THKS | Devpost

Inspiration

Online platforms are flooded with location-based reviews, but many are noisy: ads, irrelevant rants, or generic one-liners. This dilutes trust and makes it harder for businesses and customers to find reliable insights. We wanted to solve this by creating a pipeline that identifies which reviews are genuinely helpful.

What it does

Our system preprocesses raw review text and fine-tunes RoBERTa to classify reviews as relevant, irrelevant, advert, rant_no_visit. This improves fairness, trust, and user experience on review platforms.

How we built it

Developed a custom preprocessing tool (review_preprocess.py) to normalize text: lowercasing, URL/character cleanup, and stopword removal with negation handling. Designed a PyTorch ReviewDataset class and used Hugging Face Transformers (FacebookAI/roberta-base). Fine-tuned RoBERTa on labeled review datasets to detect quality and relevance. Evaluated using scikit-learn metrics (accuracy, precision, recall, F1) and visualized results with seaborn/matplotlib.

Challenges we ran into

Designing preprocessing steps that removed noise without stripping away important context. Working with no labeled data for fine-tuning. Training RoBERTa efficiently under GPU memory constraints.

Accomplishments that we're proud of

Built a complete, scalable pipeline from raw text -> clean dataset -> fine-tuned transformer -> evaluation.

Successfully fine-tuned RoBERTa to detect low-quality reviews with strong performance.

Manually labeled training and test data, giving us a reliable ground truth to evaluate performance and avoid overfitting.

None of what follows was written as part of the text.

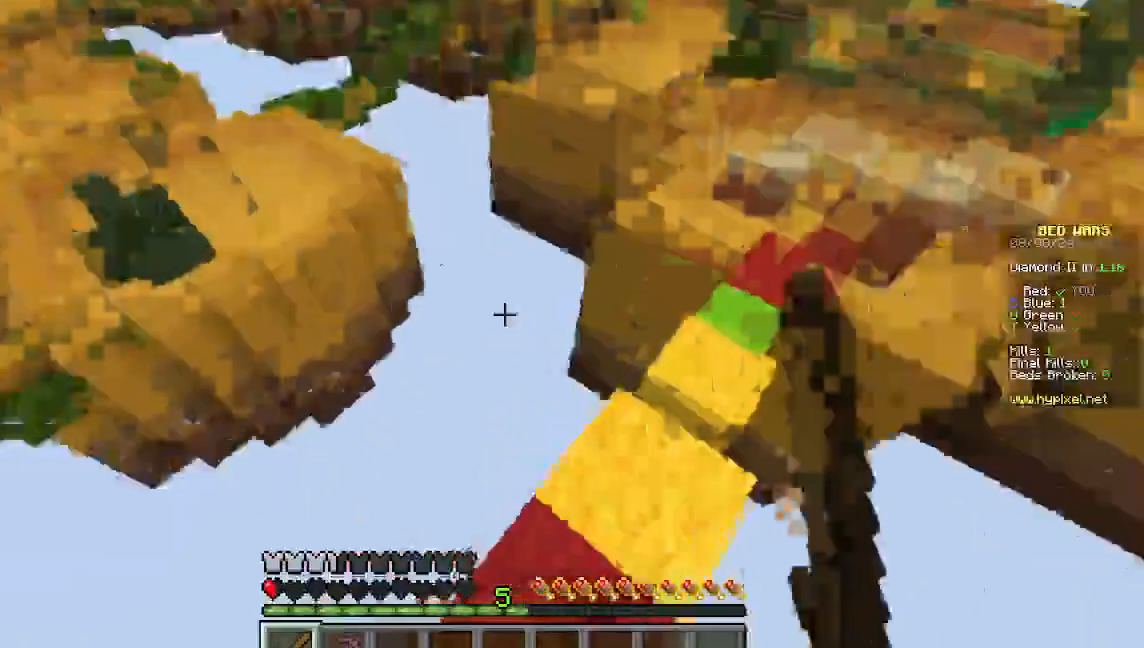
{"keys": ["a", "w"], "mouse": [], "events": [[222, "a", "down"], [356, "d", "up"], [489, "mouse_left", "up"]]}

Produced results that are directly applicable to real-world review platforms.

What we learned

How to design and implement a review quality classifier end to end. The importance of thoughtful preprocessing, especially for noisy, user-generated text. Practical experience fine-tuning transformer models with Hugging Face and PyTorch. The trade-offs between model accuracy, dataset size, and computational efficiency.